Could you retype every entry below exactly as written?

Saved entries:

===============

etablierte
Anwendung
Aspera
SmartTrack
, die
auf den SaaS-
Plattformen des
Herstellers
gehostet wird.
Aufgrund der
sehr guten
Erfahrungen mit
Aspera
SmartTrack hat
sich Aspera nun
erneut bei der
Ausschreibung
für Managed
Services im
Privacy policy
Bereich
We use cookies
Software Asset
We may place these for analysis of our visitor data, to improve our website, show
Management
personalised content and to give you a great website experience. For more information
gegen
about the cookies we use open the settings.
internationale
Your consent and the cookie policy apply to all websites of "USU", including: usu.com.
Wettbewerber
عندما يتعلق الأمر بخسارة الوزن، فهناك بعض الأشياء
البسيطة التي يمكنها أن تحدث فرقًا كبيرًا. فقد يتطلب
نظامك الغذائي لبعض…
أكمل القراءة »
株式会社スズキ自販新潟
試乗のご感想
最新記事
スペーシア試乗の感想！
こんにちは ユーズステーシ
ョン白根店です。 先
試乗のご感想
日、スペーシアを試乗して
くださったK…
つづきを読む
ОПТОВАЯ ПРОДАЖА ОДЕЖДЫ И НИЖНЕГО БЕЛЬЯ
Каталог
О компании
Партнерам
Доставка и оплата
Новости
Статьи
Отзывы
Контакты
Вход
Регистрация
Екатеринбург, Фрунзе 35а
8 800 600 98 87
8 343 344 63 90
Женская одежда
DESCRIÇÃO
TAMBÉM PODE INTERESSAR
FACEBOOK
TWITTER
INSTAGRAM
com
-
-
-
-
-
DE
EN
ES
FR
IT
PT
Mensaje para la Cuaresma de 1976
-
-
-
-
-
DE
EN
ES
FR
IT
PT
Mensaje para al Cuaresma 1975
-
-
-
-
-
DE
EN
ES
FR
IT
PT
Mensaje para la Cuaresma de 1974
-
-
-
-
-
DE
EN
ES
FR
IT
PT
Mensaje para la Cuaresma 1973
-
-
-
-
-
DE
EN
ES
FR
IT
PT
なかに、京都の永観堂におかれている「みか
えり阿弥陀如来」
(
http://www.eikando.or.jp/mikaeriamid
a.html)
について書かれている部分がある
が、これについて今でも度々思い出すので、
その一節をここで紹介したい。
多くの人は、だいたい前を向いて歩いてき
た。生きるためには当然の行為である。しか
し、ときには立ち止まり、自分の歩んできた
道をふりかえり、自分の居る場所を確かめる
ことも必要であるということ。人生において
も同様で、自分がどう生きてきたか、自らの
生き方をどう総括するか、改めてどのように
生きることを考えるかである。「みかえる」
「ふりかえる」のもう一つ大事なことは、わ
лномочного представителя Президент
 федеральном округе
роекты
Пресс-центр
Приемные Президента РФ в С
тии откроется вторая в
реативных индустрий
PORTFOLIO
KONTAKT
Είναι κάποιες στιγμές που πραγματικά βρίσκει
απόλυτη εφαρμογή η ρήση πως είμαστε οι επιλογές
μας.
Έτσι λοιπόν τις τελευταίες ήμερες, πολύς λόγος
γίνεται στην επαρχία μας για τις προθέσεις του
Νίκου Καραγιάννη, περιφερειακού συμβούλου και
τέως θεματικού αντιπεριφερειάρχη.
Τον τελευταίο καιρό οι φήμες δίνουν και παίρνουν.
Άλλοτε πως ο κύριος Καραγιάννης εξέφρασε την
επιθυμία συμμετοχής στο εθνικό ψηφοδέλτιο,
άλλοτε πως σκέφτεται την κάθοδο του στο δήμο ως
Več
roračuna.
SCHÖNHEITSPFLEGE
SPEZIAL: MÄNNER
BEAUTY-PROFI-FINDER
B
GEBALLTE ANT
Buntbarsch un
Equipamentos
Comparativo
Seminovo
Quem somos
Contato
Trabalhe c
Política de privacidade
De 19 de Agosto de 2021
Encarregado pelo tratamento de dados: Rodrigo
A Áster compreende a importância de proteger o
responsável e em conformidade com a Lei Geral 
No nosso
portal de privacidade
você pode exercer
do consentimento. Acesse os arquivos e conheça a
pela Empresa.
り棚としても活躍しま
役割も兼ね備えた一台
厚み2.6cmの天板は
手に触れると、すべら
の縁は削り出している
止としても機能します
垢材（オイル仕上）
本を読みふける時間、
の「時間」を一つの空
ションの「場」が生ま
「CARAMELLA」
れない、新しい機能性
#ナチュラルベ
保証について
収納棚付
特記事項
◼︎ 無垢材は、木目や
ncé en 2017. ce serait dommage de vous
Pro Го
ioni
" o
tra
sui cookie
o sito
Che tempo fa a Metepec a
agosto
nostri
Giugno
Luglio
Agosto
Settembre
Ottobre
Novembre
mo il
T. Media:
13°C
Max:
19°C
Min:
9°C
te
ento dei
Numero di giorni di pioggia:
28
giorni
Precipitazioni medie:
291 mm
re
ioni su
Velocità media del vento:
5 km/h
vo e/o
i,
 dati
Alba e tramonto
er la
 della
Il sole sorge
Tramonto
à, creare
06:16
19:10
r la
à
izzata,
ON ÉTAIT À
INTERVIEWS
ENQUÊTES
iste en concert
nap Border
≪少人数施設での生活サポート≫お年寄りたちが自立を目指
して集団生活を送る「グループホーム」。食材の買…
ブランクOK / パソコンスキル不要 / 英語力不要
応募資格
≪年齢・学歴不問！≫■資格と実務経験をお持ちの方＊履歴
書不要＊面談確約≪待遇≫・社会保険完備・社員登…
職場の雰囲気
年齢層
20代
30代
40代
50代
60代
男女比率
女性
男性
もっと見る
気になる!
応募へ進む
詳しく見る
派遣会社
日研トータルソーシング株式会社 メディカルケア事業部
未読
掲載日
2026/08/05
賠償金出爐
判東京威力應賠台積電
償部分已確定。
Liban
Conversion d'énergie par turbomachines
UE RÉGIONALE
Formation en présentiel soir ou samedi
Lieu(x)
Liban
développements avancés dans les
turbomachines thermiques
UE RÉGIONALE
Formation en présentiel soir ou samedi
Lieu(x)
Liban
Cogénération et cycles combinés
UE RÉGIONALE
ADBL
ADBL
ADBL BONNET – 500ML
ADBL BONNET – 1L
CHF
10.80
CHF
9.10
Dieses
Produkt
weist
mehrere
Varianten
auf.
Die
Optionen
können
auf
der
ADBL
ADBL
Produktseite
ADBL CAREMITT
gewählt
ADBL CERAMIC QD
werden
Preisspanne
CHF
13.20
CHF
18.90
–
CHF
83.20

===============

### Solved problem
etablierte
Anwendung
Aspera
SmartTrack
, die
auf den SaaS-
Plattformen des
Herstellers
gehostet wird.
Aufgrund der
sehr guten
Erfahrungen mit
Aspera
SmartTrack hat
sich Aspera nun
erneut bei der
Ausschreibung
für Managed
Services im
Privacy policy
Bereich
We use cookies
Software Asset
We may place these for analysis of our visitor data, to improve our website, show
Management
personalised content and to give you a great website experience. For more information
gegen
about the cookies we use open the settings.
internationale
Your consent and the cookie policy apply to all websites of "USU", including: usu.com.
Wettbewerber
عندما يتعلق الأمر بخسارة الوزن، فهناك بعض الأشياء
البسيطة التي يمكنها أن تحدث فرقًا كبيرًا. فقد يتطلب
نظامك الغذائي لبعض…
أكمل القراءة »
株式会社スズキ自販新潟
試乗のご感想
最新記事
スペーシア試乗の感想！
こんにちは ユーズステーシ
ョン白根店です。 先
試乗のご感想
日、スペーシアを試乗して
くださったK…
つづきを読む
ОПТОВАЯ ПРОДАЖА ОДЕЖДЫ И НИЖНЕГО БЕЛЬЯ
Каталог
О компании
Партнерам
Доставка и оплата
Новости
Статьи
Отзывы
Контакты
Вход
Регистрация
Екатеринбург, Фрунзе 35а
8 800 600 98 87
8 343 344 63 90
Женская одежда
DESCRIÇÃO
TAMBÉM PODE INTERESSAR
FACEBOOK
TWITTER
INSTAGRAM
com
-
-
-
-
-
DE
EN
ES
FR
IT
PT
Mensaje para la Cuaresma de 1976
-
-
-
-
-
DE
EN
ES
FR
IT
PT
Mensaje para al Cuaresma 1975
-
-
-
-
-
DE
EN
ES
FR
IT
PT
Mensaje para la Cuaresma de 1974
-
-
-
-
-
DE
EN
ES
FR
IT
PT
Mensaje para la Cuaresma 1973
-
-
-
-
-
DE
EN
ES
FR
IT
PT
なかに、京都の永観堂におかれている「みか
えり阿弥陀如来」
(
http://www.eikando.or.jp/mikaeriamid
a.html)
について書かれている部分がある
が、これについて今でも度々思い出すので、
その一節をここで紹介したい。
多くの人は、だいたい前を向いて歩いてき
た。生きるためには当然の行為である。しか
し、ときには立ち止まり、自分の歩んできた
道をふりかえり、自分の居る場所を確かめる
ことも必要であるということ。人生において
も同様で、自分がどう生きてきたか、自らの
生き方をどう総括するか、改めてどのように
生きることを考えるかである。「みかえる」
「ふりかえる」のもう一つ大事なことは、わ
лномочного представителя Президент
 федеральном округе
роекты
Пресс-центр
Приемные Президента РФ в С
тии откроется вторая в
реативных индустрий
PORTFOLIO
KONTAKT
Είναι κάποιες στιγμές που πραγματικά βρίσκει
απόλυτη εφαρμογή η ρήση πως είμαστε οι επιλογές
μας.
Έτσι λοιπόν τις τελευταίες ήμερες, πολύς λόγος
γίνεται στην επαρχία μας για τις προθέσεις του
Νίκου Καραγιάννη, περιφερειακού συμβούλου και
τέως θεματικού αντιπεριφερειάρχη.
Τον τελευταίο καιρό οι φήμες δίνουν και παίρνουν.
Άλλοτε πως ο κύριος Καραγιάννης εξέφρασε την
επιθυμία συμμετοχής στο εθνικό ψηφοδέλτιο,
άλλοτε πως σκέφτεται την κάθοδο του στο δήμο ως
Več
roračuna.
SCHÖNHEITSPFLEGE
SPEZIAL: MÄNNER
BEAUTY-PROFI-FINDER
B
GEBALLTE ANT
Buntbarsch un
Equipamentos
Comparativo
Seminovo
Quem somos
Contato
Trabalhe c
Política de privacidade
De 19 de Agosto de 2021
Encarregado pelo tratamento de dados: Rodrigo
A Áster compreende a importância de proteger o
responsável e em conformidade com a Lei Geral 
No nosso
portal de privacidade
você pode exercer
do consentimento. Acesse os arquivos e conheça a
pela Empresa.
り棚としても活躍しま
役割も兼ね備えた一台
厚み2.6cmの天板は
手に触れると、すべら
の縁は削り出している
止としても機能します
垢材（オイル仕上）
本を読みふける時間、
の「時間」を一つの空
ションの「場」が生ま
「CARAMELLA」
れない、新しい機能性
#ナチュラルベ
保証について
収納棚付
特記事項
◼︎ 無垢材は、木目や
ncé en 2017. ce serait dommage de vous
Pro Го
ioni
" o
tra
sui cookie
o sito
Che tempo fa a Metepec a
agosto
nostri
Giugno
Luglio
Agosto
Settembre
Ottobre
Novembre
mo il
T. Media:
13°C
Max:
19°C
Min:
9°C
te
ento dei
Numero di giorni di pioggia:
28
giorni
Precipitazioni medie:
291 mm
re
ioni su
Velocità media del vento:
5 km/h
vo e/o
i,
 dati
Alba e tramonto
er la
 della
Il sole sorge
Tramonto
à, creare
06:16
19:10
r la
à
izzata,
ON ÉTAIT À
INTERVIEWS
ENQUÊTES
iste en concert
nap Border
≪少人数施設での生活サポート≫お年寄りたちが自立を目指
して集団生活を送る「グループホーム」。食材の買…
ブランクOK / パソコンスキル不要 / 英語力不要
応募資格
≪年齢・学歴不問！≫■資格と実務経験をお持ちの方＊履歴
書不要＊面談確約≪待遇≫・社会保険完備・社員登…
職場の雰囲気
年齢層
20代
30代
40代
50代
60代
男女比率
女性
男性
もっと見る
気になる!
応募へ進む
詳しく見る
派遣会社
日研トータルソーシング株式会社 メディカルケア事業部
未読
掲載日
2026/08/05
賠償金出爐
判東京威力應賠台積電
償部分已確定。
Liban
Conversion d'énergie par turbomachines
UE RÉGIONALE
Formation en présentiel soir ou samedi
Lieu(x)
Liban
développements avancés dans les
turbomachines thermiques
UE RÉGIONALE
Formation en présentiel soir ou samedi
Lieu(x)
Liban
Cogénération et cycles combinés
UE RÉGIONALE
ADBL
ADBL
ADBL BONNET – 500ML
ADBL BONNET – 1L
CHF
10.80
CHF
9.10
Dieses
Produkt
weist
mehrere
Varianten
auf.
Die
Optionen
können
auf
der
ADBL
ADBL
Produktseite
ADBL CAREMITT
gewählt
ADBL CERAMIC QD
werden
Preisspanne
CHF
13.20
CHF
18.90
–
CHF
83.20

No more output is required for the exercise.